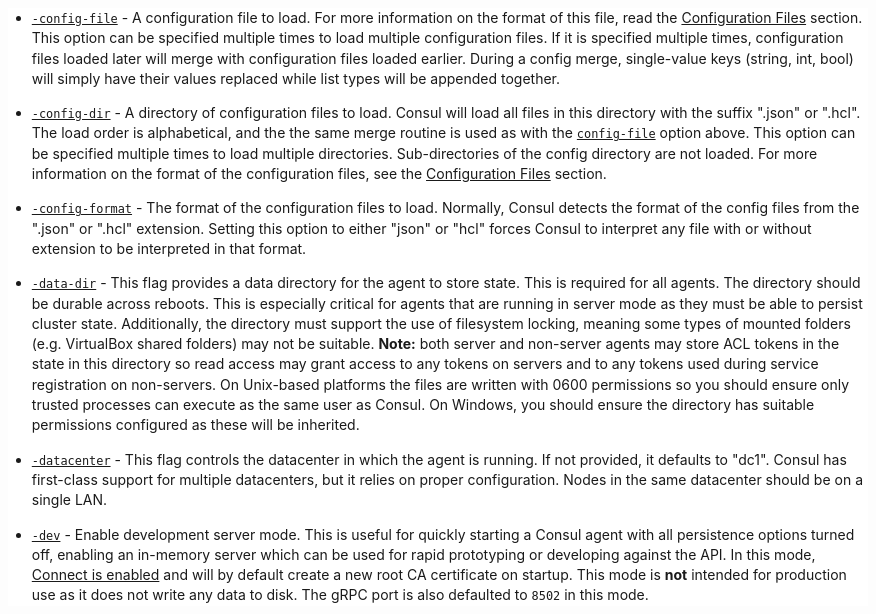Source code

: * <a name="_config_file"></a><a href="#_config_file">`-config-file`</a> - A configuration file
  to load. For more information on
  the format of this file, read the [Configuration Files](#configuration_files) section.
  This option can be specified multiple times to load multiple configuration
  files. If it is specified multiple times, configuration files loaded later
  will merge with configuration files loaded earlier. During a config merge,
  single-value keys (string, int, bool) will simply have their values replaced
  while list types will be appended together.

* <a name="_config_dir"></a><a href="#_config_dir">`-config-dir`</a> - A directory of
  configuration files to load. Consul will
  load all files in this directory with the suffix ".json" or ".hcl". The load order
  is alphabetical, and the the same merge routine is used as with the
  [`config-file`](#_config_file) option above. This option can be specified multiple times
  to load multiple directories. Sub-directories of the config directory are not loaded.
  For more information on the format of the configuration files, see the
  [Configuration Files](#configuration_files) section.

* <a name="_config_format"></a><a href="#_config_format">`-config-format`</a> - The format
  of the configuration files to load. Normally, Consul detects the format of the
  config files from the ".json" or ".hcl" extension. Setting this option to
  either "json" or "hcl" forces Consul to interpret any file with or without
  extension to be interpreted in that format.

* <a name="_data_dir"></a><a href="#_data_dir">`-data-dir`</a> - This flag
  provides a data directory for the agent to store state. This is required for
  all agents. The directory should be durable across reboots. This is especially
  critical for agents that are running in server mode as they must be able to
  persist cluster state. Additionally, the directory must support the use of
  filesystem locking, meaning some types of mounted folders (e.g. VirtualBox
  shared folders) may not be suitable. **Note:** both server and non-server
  agents may store ACL tokens in the state in this directory so read access may
  grant access to any tokens on servers and to any tokens used during service
  registration on non-servers. On Unix-based platforms the files are written
  with 0600 permissions so you should ensure only trusted processes can execute
  as the same user as Consul. On Windows, you should ensure the directory has
  suitable permissions configured as these will be inherited.

* <a name="_datacenter"></a><a href="#_datacenter">`-datacenter`</a> - This flag controls the datacenter in
  which the agent is running. If not provided,
  it defaults to "dc1". Consul has first-class support for multiple datacenters, but
  it relies on proper configuration. Nodes in the same datacenter should be on a single
  LAN.

* <a name="_dev"></a><a href="#_dev">`-dev`</a> - Enable development server
  mode. This is useful for quickly starting a Consul agent with all persistence
  options turned off, enabling an in-memory server which can be used for rapid
  prototyping or developing against the API. In this mode, [Connect is
  enabled](/docs/connect/configuration.html) and will by default create a new
  root CA certificate on startup. This mode is **not** intended for production
  use as it does not write any data to disk. The gRPC port is also defaulted to
  `8502` in this mode.
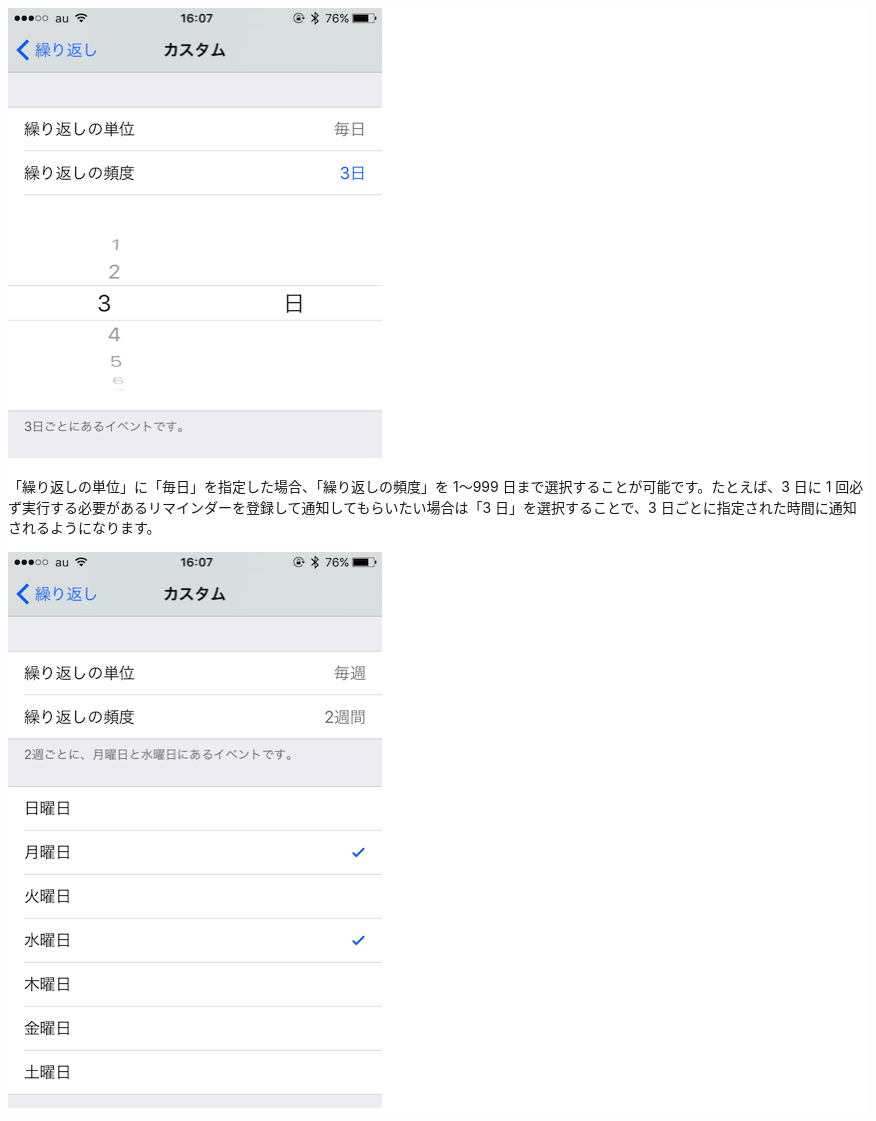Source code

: ![](160127-56a87417edaed-1.png)

「繰り返しの単位」に「毎日」を指定した場合、「繰り返しの頻度」を 1〜999 日まで選択することが可能です。たとえば、3 日に 1 回必ず実行する必要があるリマインダーを登録して通知してもらいたい場合は「3 日」を選択することで、3 日ごとに指定された時間に通知されるようになります。

![](160127-56a8741948a60-1.png)
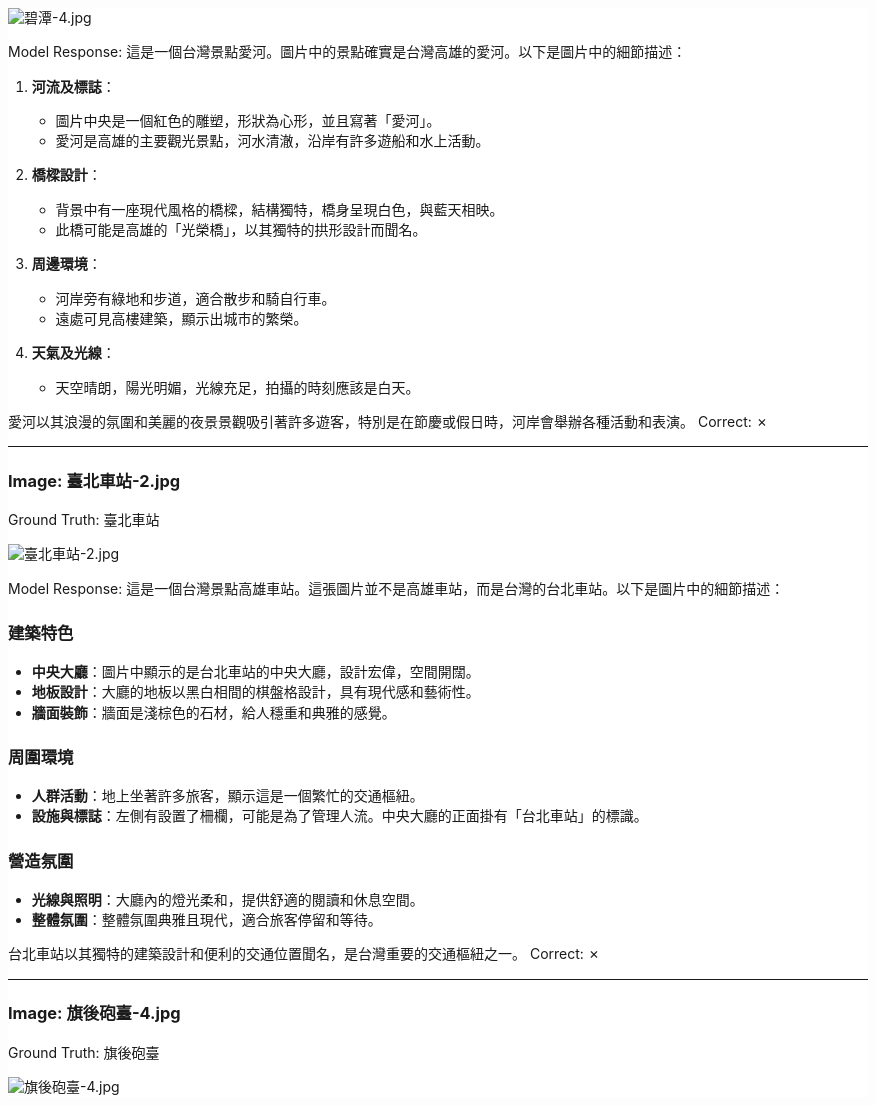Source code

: ![碧潭-4.jpg](../Images/碧潭-4.jpg)

Model Response: 這是一個台灣景點愛河。圖片中的景點確實是台灣高雄的愛河。以下是圖片中的細節描述：

1. **河流及標誌**：
   - 圖片中央是一個紅色的雕塑，形狀為心形，並且寫著「愛河」。
   - 愛河是高雄的主要觀光景點，河水清澈，沿岸有許多遊船和水上活動。

2. **橋樑設計**：
   - 背景中有一座現代風格的橋樑，結構獨特，橋身呈現白色，與藍天相映。
   - 此橋可能是高雄的「光榮橋」，以其獨特的拱形設計而聞名。

3. **周邊環境**：
   - 河岸旁有綠地和步道，適合散步和騎自行車。
   - 遠處可見高樓建築，顯示出城市的繁榮。

4. **天氣及光線**：
   - 天空晴朗，陽光明媚，光線充足，拍攝的時刻應該是白天。

愛河以其浪漫的氛圍和美麗的夜景景觀吸引著許多遊客，特別是在節慶或假日時，河岸會舉辦各種活動和表演。
Correct: ✗

---

### Image: 臺北車站-2.jpg
Ground Truth: 臺北車站

![臺北車站-2.jpg](../Images/臺北車站-2.jpg)

Model Response: 這是一個台灣景點高雄車站。這張圖片並不是高雄車站，而是台灣的台北車站。以下是圖片中的細節描述：

### 建築特色
- **中央大廳**：圖片中顯示的是台北車站的中央大廳，設計宏偉，空間開闊。
- **地板設計**：大廳的地板以黑白相間的棋盤格設計，具有現代感和藝術性。
- **牆面裝飾**：牆面是淺棕色的石材，給人穩重和典雅的感覺。

### 周圍環境
- **人群活動**：地上坐著許多旅客，顯示這是一個繁忙的交通樞紐。
- **設施與標誌**：左側有設置了柵欄，可能是為了管理人流。中央大廳的正面掛有「台北車站」的標識。

### 營造氛圍
- **光線與照明**：大廳內的燈光柔和，提供舒適的閱讀和休息空間。
- **整體氛圍**：整體氛圍典雅且現代，適合旅客停留和等待。

台北車站以其獨特的建築設計和便利的交通位置聞名，是台灣重要的交通樞紐之一。
Correct: ✗

---

### Image: 旗後砲臺-4.jpg
Ground Truth: 旗後砲臺

![旗後砲臺-4.jpg](../Images/旗後砲臺-4.jpg)
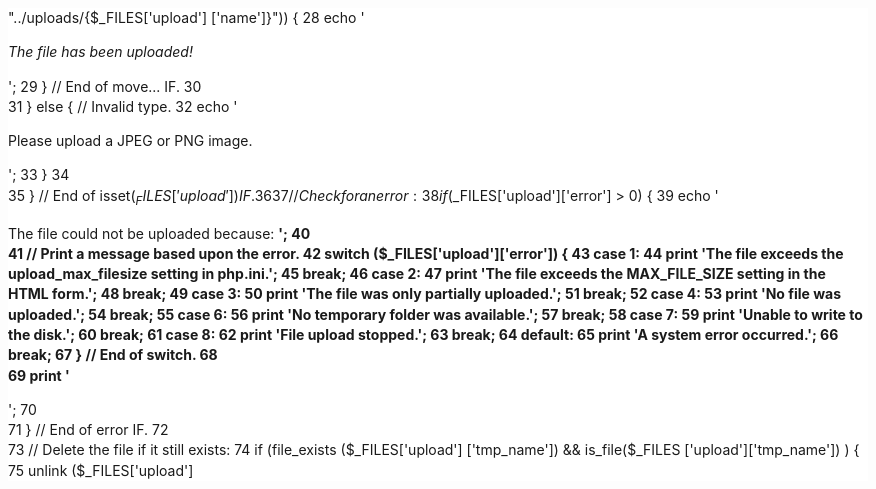 "../uploads/{$_FILES['upload']
['name']}"))	{
28	 	 	 	 	 echo '<p><em>The file has
been uploaded!</em></p>';
29	 	 	 	 } // End of move... IF.
30	 	 	 	
31	 	 	 } else	{	// Invalid type.
32	 	 	 	 echo '<p class="error">Please
upload	a	JPEG or PNG image.</p>';
33	 	 	 }
34	
35	 	 } // End of	isset($_FILES['upload'])	IF.
36	 	
37	 	 // Check for an error:
38	 	 if ($_FILES['upload']['error']	>	0)	{
39	 	 	 echo '<p class="error">The file could
not be uploaded because: <strong>';
40	 	
41	 	 	 // Print	a	message based upon the
error.
42	 	 	 switch ($_FILES['upload']['error']) {
43	 	 	 	 case 1:
44	 	 	 	 	 print 'The file exceeds the
upload_max_filesize setting
in php.ini.';
45	 	 	 	 	 break;
46	 	 	 	 case 2:
47	 	 	 	 	 print 'The file exceeds the
MAX_FILE_SIZE setting in the
HTML form.';
48	 	 	 	 	 break;
49	 	 	 	 case 3:
50	 	 	 	 	 print 'The file was only
partially uploaded.';
51	 	 	 	 	 break;
52	 	 	 	 case 4:
53	 	 	 	 	 print 'No file was uploaded.';
54	 	 	 	 	 break;
55	 	 	 	 case 6:
56	 	 	 	 	 print 'No temporary folder
was available.';
57	 	 	 	 	 break;
58	 	 	 	 case 7:
59	 	 	 	 	 print 'Unable to write to
the disk.';
60	 	 	 	 	 break;
61	 	 	 	 case 8:
62	 	 	 	 	 print 'File upload stopped.';
63	 	 	 	 	 break;
64	 	 	 	 default:
65	 	 	 	 	 print 'A system error
occurred.';
66	 	 	 	 	 break;
67	 	 	 } // End of switch.
68	 	 	
69	 	 	 print '</strong></p>';
70	 	
71	 	 } // End of error IF.
72	 	
73	 	 // Delete the file if it still exists:
74	 	 if (file_exists ($_FILES['upload']
['tmp_name'])	&&	is_file($_FILES	
['upload']['tmp_name'])	)	{
75	 	 	 unlink ($_FILES['upload']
============
WHAT YOU SHOULD DO = Every line of the data is to be transcribed exactly, and no picture is to be included.

TASK ANSWER =
Source code

: * <a name="_config_file"></a><a href="#_config_file">`-config-file`</a> - A configuration file
  to load. For more information on
  the format of this file, read the [Configuration Files](#configuration_files) section.
  This option can be specified multiple times to load multiple configuration
  files. If it is specified multiple times, configuration files loaded later
  will merge with configuration files loaded earlier. During a config merge,
  single-value keys (string, int, bool) will simply have their values replaced
  while list types will be appended together.

* <a name="_config_dir"></a><a href="#_config_dir">`-config-dir`</a> - A directory of
  configuration files to load. Consul will
  load all files in this directory with the suffix ".json" or ".hcl". The load order
  is alphabetical, and the the same merge routine is used as with the
  [`config-file`](#_config_file) option above. This option can be specified multiple times
  to load multiple directories. Sub-directories of the config directory are not loaded.
  For more information on the format of the configuration files, see the
  [Configuration Files](#configuration_files) section.

* <a name="_config_format"></a><a href="#_config_format">`-config-format`</a> - The format
  of the configuration files to load. Normally, Consul detects the format of the
  config files from the ".json" or ".hcl" extension. Setting this option to
  either "json" or "hcl" forces Consul to interpret any file with or without
  extension to be interpreted in that format.

* <a name="_data_dir"></a><a href="#_data_dir">`-data-dir`</a> - This flag
  provides a data directory for the agent to store state. This is required for
  all agents. The directory should be durable across reboots. This is especially
  critical for agents that are running in server mode as they must be able to
  persist cluster state. Additionally, the directory must support the use of
  filesystem locking, meaning some types of mounted folders (e.g. VirtualBox
  shared folders) may not be suitable. **Note:** both server and non-server
  agents may store ACL tokens in the state in this directory so read access may
  grant access to any tokens on servers and to any tokens used during service
  registration on non-servers. On Unix-based platforms the files are written
  with 0600 permissions so you should ensure only trusted processes can execute
  as the same user as Consul. On Windows, you should ensure the directory has
  suitable permissions configured as these will be inherited.

* <a name="_datacenter"></a><a href="#_datacenter">`-datacenter`</a> - This flag controls the datacenter in
  which the agent is running. If not provided,
  it defaults to "dc1". Consul has first-class support for multiple datacenters, but
  it relies on proper configuration. Nodes in the same datacenter should be on a single
  LAN.

* <a name="_dev"></a><a href="#_dev">`-dev`</a> - Enable development server
  mode. This is useful for quickly starting a Consul agent with all persistence
  options turned off, enabling an in-memory server which can be used for rapid
  prototyping or developing against the API. In this mode, [Connect is
  enabled](/docs/connect/configuration.html) and will by default create a new
  root CA certificate on startup. This mode is **not** intended for production
  use as it does not write any data to disk. The gRPC port is also defaulted to
  `8502` in this mode.
Source code

: ![](160127-56a87417edaed-1.png)

「繰り返しの単位」に「毎日」を指定した場合、「繰り返しの頻度」を 1〜999 日まで選択することが可能です。たとえば、3 日に 1 回必ず実行する必要があるリマインダーを登録して通知してもらいたい場合は「3 日」を選択することで、3 日ごとに指定された時間に通知されるようになります。

![](160127-56a8741948a60-1.png)
Source code

: ![碧潭-4.jpg](../Images/碧潭-4.jpg)

Model Response: 這是一個台灣景點愛河。圖片中的景點確實是台灣高雄的愛河。以下是圖片中的細節描述：

1. **河流及標誌**：
   - 圖片中央是一個紅色的雕塑，形狀為心形，並且寫著「愛河」。
   - 愛河是高雄的主要觀光景點，河水清澈，沿岸有許多遊船和水上活動。

2. **橋樑設計**：
   - 背景中有一座現代風格的橋樑，結構獨特，橋身呈現白色，與藍天相映。
   - 此橋可能是高雄的「光榮橋」，以其獨特的拱形設計而聞名。

3. **周邊環境**：
   - 河岸旁有綠地和步道，適合散步和騎自行車。
   - 遠處可見高樓建築，顯示出城市的繁榮。

4. **天氣及光線**：
   - 天空晴朗，陽光明媚，光線充足，拍攝的時刻應該是白天。

愛河以其浪漫的氛圍和美麗的夜景景觀吸引著許多遊客，特別是在節慶或假日時，河岸會舉辦各種活動和表演。
Correct: ✗

---

### Image: 臺北車站-2.jpg
Ground Truth: 臺北車站

![臺北車站-2.jpg](../Images/臺北車站-2.jpg)

Model Response: 這是一個台灣景點高雄車站。這張圖片並不是高雄車站，而是台灣的台北車站。以下是圖片中的細節描述：

### 建築特色
- **中央大廳**：圖片中顯示的是台北車站的中央大廳，設計宏偉，空間開闊。
- **地板設計**：大廳的地板以黑白相間的棋盤格設計，具有現代感和藝術性。
- **牆面裝飾**：牆面是淺棕色的石材，給人穩重和典雅的感覺。

### 周圍環境
- **人群活動**：地上坐著許多旅客，顯示這是一個繁忙的交通樞紐。
- **設施與標誌**：左側有設置了柵欄，可能是為了管理人流。中央大廳的正面掛有「台北車站」的標識。

### 營造氛圍
- **光線與照明**：大廳內的燈光柔和，提供舒適的閱讀和休息空間。
- **整體氛圍**：整體氛圍典雅且現代，適合旅客停留和等待。

台北車站以其獨特的建築設計和便利的交通位置聞名，是台灣重要的交通樞紐之一。
Correct: ✗

---

### Image: 旗後砲臺-4.jpg
Ground Truth: 旗後砲臺

![旗後砲臺-4.jpg](../Images/旗後砲臺-4.jpg)
 "../uploads/{$_FILES['upload']
['name']}"))	{
28	 	 	 	 	 echo '<p><em>The file has
been uploaded!</em></p>';
29	 	 	 	 } // End of move... IF.
30	 	 	 	
31	 	 	 } else	{	// Invalid type.
32	 	 	 	 echo '<p class="error">Please
upload	a	JPEG or PNG image.</p>';
33	 	 	 }
34	
35	 	 } // End of	isset($_FILES['upload'])	IF.
36	 	
37	 	 // Check for an error:
38	 	 if ($_FILES['upload']['error']	>	0)	{
39	 	 	 echo '<p class="error">The file could
not be uploaded because: <strong>';
40	 	
41	 	 	 // Print	a	message based upon the
error.
42	 	 	 switch ($_FILES['upload']['error']) {
43	 	 	 	 case 1:
44	 	 	 	 	 print 'The file exceeds the
upload_max_filesize setting
in php.ini.';
45	 	 	 	 	 break;
46	 	 	 	 case 2:
47	 	 	 	 	 print 'The file exceeds the
MAX_FILE_SIZE setting in the
HTML form.';
48	 	 	 	 	 break;
49	 	 	 	 case 3:
50	 	 	 	 	 print 'The file was only
partially uploaded.';
51	 	 	 	 	 break;
52	 	 	 	 case 4:
53	 	 	 	 	 print 'No file was uploaded.';
54	 	 	 	 	 break;
55	 	 	 	 case 6:
56	 	 	 	 	 print 'No temporary folder
was available.';
57	 	 	 	 	 break;
58	 	 	 	 case 7:
59	 	 	 	 	 print 'Unable to write to
the disk.';
60	 	 	 	 	 break;
61	 	 	 	 case 8:
62	 	 	 	 	 print 'File upload stopped.';
63	 	 	 	 	 break;
64	 	 	 	 default:
65	 	 	 	 	 print 'A system error
occurred.';
66	 	 	 	 	 break;
67	 	 	 } // End of switch.
68	 	 	
69	 	 	 print '</strong></p>';
70	 	
71	 	 } // End of error IF.
72	 	
73	 	 // Delete the file if it still exists:
74	 	 if (file_exists ($_FILES['upload']
['tmp_name'])	&&	is_file($_FILES	
['upload']['tmp_name'])	)	{
75	 	 	 unlink ($_FILES['upload']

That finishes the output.